### Passage provided
□ □ □ □

Materials transfer through the continent-sea interface (INTC-TMCOcean)

Summary of the project

The transport, accumulation, cycling and biogeochemistry of nutrients, organic matter and trace metals in the land-ocean interface will be performed by comparing different coastal systems along the east-northeastern cost of Brazil under different environmental situations, particularly on the behavior of the fluvial-estuarine continuum under semi-arid (northeastern coast) and sub-tropical humid (southeastern coast) under the intensive human development resulting in pressures from river damming, water diversion and basin transposition, urbanization, industrialization and agriculture. The use of environmental geochemical tracers, including both organic and inorganic, natural isotopes and historical sets of data and remote sensing analysis will make possible the evaluation of the variation in time of the processes.

Major objectives are: On the environmental geochemistry framework, to evaluate the changes in sediment, organic matter, nutrients and pollutants fluxes from the continent downriver to the estuarine area with emphasis on changes in basin morphology, erosion and sedimentation of estuaries. A hierarchical typology of such drivers should be achieved in order to balance future planning actions for the watersheds. A detailed description of the major biogeochemical processes will be performed in a comparative way taking into consideration the different geochemical backgrounds of the regions, in particular the behavior of sediment, nutrients, organic matter and pollutants in the geochemical gradient from humid climate to semi-arid climate. On the human dimensions, the project will evaluate social-economic impacts of the productive chains of artisan fisheries and irrigated agriculture of the basins, with emphasis on water use conflicts, erosion of agriculture lands and sedimentation. On the global and regional climate change scenarios, analyze changes in biodiversity proxies of global and land use changes, including changing of natural ecosystems and biodiversity to construct future scenarios and propose planning strategies.

□ □ □ □

### Dataset rows
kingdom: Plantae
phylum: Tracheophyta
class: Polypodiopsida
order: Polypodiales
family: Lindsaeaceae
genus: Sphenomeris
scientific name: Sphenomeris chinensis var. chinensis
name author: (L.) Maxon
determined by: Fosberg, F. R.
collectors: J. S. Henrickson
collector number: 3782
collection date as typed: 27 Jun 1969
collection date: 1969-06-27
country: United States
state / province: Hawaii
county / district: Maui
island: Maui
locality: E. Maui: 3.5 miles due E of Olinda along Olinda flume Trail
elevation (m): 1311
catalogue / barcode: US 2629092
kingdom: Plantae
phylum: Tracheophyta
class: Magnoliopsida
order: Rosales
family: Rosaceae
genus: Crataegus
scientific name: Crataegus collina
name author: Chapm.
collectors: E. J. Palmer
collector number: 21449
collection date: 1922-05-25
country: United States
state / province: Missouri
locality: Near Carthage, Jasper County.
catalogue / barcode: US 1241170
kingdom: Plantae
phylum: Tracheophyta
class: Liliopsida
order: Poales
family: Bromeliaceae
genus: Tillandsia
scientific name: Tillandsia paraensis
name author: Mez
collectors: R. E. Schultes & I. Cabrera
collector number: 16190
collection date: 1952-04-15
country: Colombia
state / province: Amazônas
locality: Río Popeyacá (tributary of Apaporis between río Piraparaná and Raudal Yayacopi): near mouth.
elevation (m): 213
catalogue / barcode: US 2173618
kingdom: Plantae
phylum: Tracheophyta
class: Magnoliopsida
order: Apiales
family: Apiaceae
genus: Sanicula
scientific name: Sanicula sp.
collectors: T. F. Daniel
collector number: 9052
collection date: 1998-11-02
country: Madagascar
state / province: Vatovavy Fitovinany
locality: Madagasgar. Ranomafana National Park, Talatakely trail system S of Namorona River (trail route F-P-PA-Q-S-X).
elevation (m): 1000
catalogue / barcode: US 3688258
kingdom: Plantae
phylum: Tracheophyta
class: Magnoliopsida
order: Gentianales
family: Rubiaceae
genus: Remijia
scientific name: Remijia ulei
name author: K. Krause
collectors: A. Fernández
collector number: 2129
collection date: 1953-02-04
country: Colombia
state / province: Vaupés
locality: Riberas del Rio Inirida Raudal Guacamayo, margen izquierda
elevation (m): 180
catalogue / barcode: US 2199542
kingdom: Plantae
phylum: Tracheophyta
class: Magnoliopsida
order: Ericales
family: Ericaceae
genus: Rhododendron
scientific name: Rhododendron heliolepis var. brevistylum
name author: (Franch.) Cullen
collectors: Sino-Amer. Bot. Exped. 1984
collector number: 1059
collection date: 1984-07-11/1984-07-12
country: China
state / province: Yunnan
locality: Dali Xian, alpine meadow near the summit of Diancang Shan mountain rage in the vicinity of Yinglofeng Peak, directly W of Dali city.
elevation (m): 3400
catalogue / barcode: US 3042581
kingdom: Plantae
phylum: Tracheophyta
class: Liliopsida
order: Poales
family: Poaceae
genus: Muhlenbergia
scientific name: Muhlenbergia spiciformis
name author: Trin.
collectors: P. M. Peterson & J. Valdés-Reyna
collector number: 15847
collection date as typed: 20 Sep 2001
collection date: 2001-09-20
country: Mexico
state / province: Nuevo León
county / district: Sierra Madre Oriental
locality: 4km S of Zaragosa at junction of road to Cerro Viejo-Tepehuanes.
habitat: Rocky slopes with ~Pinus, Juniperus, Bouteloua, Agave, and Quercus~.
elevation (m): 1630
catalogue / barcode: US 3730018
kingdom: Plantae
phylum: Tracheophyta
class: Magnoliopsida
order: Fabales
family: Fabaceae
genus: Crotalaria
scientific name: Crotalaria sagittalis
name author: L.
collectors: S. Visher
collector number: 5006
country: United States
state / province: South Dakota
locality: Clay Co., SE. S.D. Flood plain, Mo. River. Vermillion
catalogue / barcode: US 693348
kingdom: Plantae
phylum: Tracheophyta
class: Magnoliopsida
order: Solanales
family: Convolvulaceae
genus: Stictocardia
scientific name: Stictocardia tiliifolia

□ □ □ □

### Exercise directions
Copy the project summary word for word, from "The transport, accumulation, cycling" to "of the processes.". The entries have no role in this exercise.

### The response
The transport, accumulation, cycling and biogeochemistry of nutrients, organic matter and trace metals in the land-ocean interface will be performed by comparing different coastal systems along the east-northeastern cost of Brazil under different environmental situations, particularly on the behavior of the fluvial-estuarine continuum under semi-arid (northeastern coast) and sub-tropical humid (southeastern coast) under the intensive human development resulting in pressures from river damming, water diversion and basin transposition, urbanization, industrialization and agriculture. The use of environmental geochemical tracers, including both organic and inorganic, natural isotopes and historical sets of data and remote sensing analysis will make possible the evaluation of the variation in time of the processes.